AMY GOODMAN: And now, of course, Paul Hackett has announced he is running for Senate in Ohio, and his Democratic challenger is the longtime progressive Democratic Congress member, Sherrod Brown. Mark Crispin Miller, final comment.
MARK CRISPIN MILLER: Yeah, I’m going to agree readily that the Kerry people ran a miserable campaign. I have got stuff about it in the book. They were tone deaf. They were ridiculous, however, they still won. That’s my argument. And to pay, you know, too much attention to how inexpert the campaign was misses the point that there’s solid evidence that many, many millions of Americans voted against Bush, and this includes a lot of Republicans, Amy. This is not just a party issue. There’s a lot of evidence — I have it in Fooled Again — that the Republican Party was fractured last time, whereas the Democratic Party was more unified than it had ever been since 1964.
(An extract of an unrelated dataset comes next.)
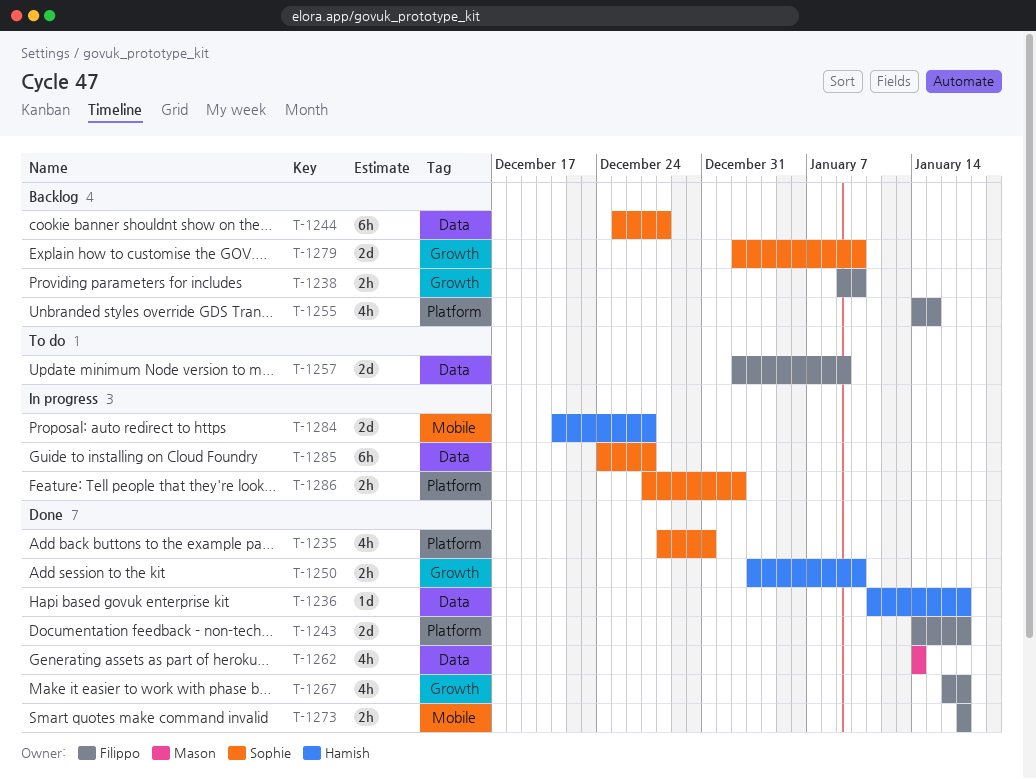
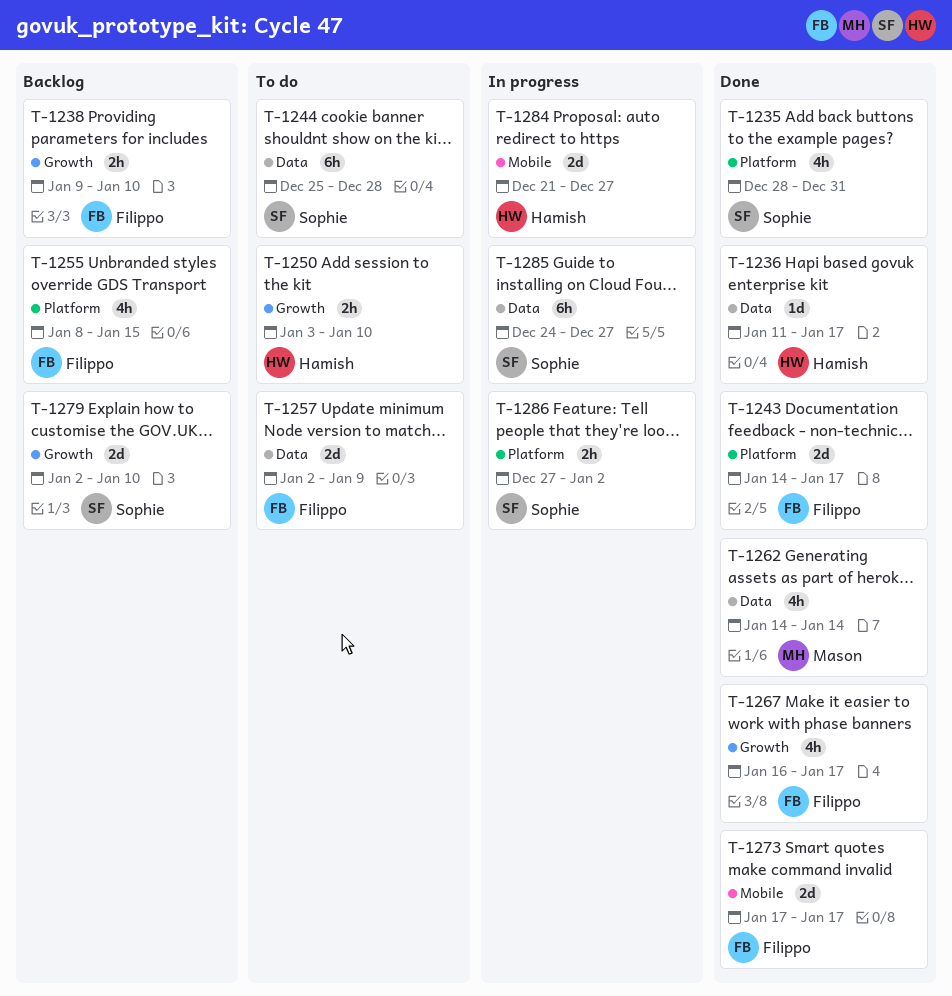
T-1244, status: Backlog -> To do
T-1250, status: Done -> To do
T-1255, start: Jan 14 -> Jan 8
T-1273, estimate: 2h -> 2d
Now, I enjoy faulting political operatives for running idiotic campaigns. You know, it’s kind of gratifying. It’s cathartic, but let’s not be misled by this. The fact is that even though he ran a bad campaign, Bush had been running a far worse presidency, and the American people had had enough of that. I don’t — you know, I’m not a Democrat, as I say, and I’m not at the moment much of an admirer of Senator Kerry, but the fact is that this was an anti-Bush vote, and it’s extremely important, because Bush represents the antithesis of democracy.
You know, you had a story at the beginning of the hour about Haiti. Is it any surprise that this administration would steal its way to power? You know, they evicted the first democratically elected government of Haiti. Here they have written the entire legal code for Iraq, where there’s no press freedom. They don’t believe in democracy. They are profoundly opposed to democracy. Fooled Again talks about that theocratic frame of mind.
AMY GOODMAN: We’re going to have to leave it there. When we come back from our break, we are going down to Argentina where President Bush is. We are going to talk about the mass protests that are taking place at the Summit of the Americas. Mark Crispin Miller has been our guest, Fooled Again: How the Right Stole the 2004 Election & Why They’ll Steal the Next One, Too (Unless We Stop Them). And Mark Hertsgaard on the telephone with us who did the piece for Mother Jones, “Recounting Ohio: Was Ohio Stolen? You Might Not Like the Answer.”